# What the exercise asks:
From the data, copy out every line in which the word "bijoux" appears.

Segment Start: Provided data

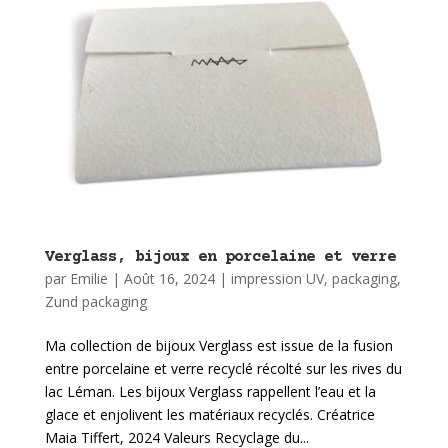
Verglass, bijoux en porcelaine et verre
par
Emilie
|
Août 16, 2024
|
impression UV
,
packaging
,
Zund packaging
Ma collection de bijoux Verglass est issue de la fusion
entre porcelaine et verre recyclé récolté sur les rives du
lac Léman. Les bijoux Verglass rappellent l’eau et la
glace et enjolivent les matériaux recyclés. Créatrice
Maia Tiffert, 2024 Valeurs Recyclage du...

Segment End: Provided data

# Answer to the exercise:
Verglass, bijoux en porcelaine et verre
Ma collection de bijoux Verglass est issue de la fusion
lac Léman. Les bijoux Verglass rappellent l’eau et la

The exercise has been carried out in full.